(Collection entries)

==========

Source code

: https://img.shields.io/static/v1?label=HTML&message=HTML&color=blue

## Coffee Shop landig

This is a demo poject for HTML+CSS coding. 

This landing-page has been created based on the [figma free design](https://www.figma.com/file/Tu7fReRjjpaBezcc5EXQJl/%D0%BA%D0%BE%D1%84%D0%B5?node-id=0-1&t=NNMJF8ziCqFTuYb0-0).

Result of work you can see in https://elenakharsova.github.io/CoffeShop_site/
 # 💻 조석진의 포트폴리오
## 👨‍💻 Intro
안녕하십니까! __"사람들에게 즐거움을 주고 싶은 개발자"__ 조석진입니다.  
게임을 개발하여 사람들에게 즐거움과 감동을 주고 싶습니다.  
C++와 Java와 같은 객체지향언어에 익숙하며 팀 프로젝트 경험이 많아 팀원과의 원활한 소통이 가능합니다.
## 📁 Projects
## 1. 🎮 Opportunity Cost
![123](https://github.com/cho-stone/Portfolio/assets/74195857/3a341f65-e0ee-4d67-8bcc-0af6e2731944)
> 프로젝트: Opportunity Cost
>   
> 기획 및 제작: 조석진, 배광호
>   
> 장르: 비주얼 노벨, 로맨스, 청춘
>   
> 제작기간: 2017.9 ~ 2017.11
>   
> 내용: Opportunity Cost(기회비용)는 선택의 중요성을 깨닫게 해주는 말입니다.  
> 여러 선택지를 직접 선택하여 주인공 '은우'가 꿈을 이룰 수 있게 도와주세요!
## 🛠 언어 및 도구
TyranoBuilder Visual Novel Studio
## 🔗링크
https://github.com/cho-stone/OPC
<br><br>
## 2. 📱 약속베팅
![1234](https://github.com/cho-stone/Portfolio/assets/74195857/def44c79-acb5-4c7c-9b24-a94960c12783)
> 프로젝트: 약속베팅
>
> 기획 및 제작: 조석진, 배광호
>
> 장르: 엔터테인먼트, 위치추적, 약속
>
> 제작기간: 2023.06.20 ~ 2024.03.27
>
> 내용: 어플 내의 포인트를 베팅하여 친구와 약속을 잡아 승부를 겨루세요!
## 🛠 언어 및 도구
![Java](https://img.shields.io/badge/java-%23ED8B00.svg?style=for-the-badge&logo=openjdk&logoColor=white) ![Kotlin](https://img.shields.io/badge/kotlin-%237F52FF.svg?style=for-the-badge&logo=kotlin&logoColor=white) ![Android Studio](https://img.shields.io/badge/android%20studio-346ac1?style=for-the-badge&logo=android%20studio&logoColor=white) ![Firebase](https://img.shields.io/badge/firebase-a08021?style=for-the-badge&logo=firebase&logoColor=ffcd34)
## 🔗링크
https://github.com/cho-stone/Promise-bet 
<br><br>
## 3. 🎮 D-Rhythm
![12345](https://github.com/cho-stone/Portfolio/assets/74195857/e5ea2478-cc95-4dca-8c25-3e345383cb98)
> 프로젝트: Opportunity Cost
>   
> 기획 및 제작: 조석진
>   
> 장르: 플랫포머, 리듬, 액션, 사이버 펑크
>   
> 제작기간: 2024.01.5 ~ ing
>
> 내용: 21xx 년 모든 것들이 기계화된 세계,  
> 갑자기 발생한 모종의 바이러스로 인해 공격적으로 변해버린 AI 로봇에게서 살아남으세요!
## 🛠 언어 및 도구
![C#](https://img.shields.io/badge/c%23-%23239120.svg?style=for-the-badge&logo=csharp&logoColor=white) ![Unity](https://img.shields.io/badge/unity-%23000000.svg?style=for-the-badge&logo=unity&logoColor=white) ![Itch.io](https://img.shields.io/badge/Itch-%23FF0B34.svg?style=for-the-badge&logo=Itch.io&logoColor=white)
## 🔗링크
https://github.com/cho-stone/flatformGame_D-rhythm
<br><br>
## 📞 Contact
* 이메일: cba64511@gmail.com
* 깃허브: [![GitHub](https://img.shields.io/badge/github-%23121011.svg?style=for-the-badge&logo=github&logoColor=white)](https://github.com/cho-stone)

==========

§ **To do**
Look over the records. Copy the lines that include the word "white".

§ **Output for this task**
![Java](https://img.shields.io/badge/java-%23ED8B00.svg?style=for-the-badge&logo=openjdk&logoColor=white) ![Kotlin](https://img.shields.io/badge/kotlin-%237F52FF.svg?style=for-the-badge&logo=kotlin&logoColor=white) ![Android Studio](https://img.shields.io/badge/android%20studio-346ac1?style=for-the-badge&logo=android%20studio&logoColor=white) ![Firebase](https://img.shields.io/badge/firebase-a08021?style=for-the-badge&logo=firebase&logoColor=ffcd34)
![C#](https://img.shields.io/badge/c%23-%23239120.svg?style=for-the-badge&logo=csharp&logoColor=white) ![Unity](https://img.shields.io/badge/unity-%23000000.svg?style=for-the-badge&logo=unity&logoColor=white) ![Itch.io](https://img.shields.io/badge/Itch-%23FF0B34.svg?style=for-the-badge&logo=Itch.io&logoColor=white)
* 깃허브: [![GitHub](https://img.shields.io/badge/github-%23121011.svg?style=for-the-badge&logo=github&logoColor=white)](https://github.com/cho-stone)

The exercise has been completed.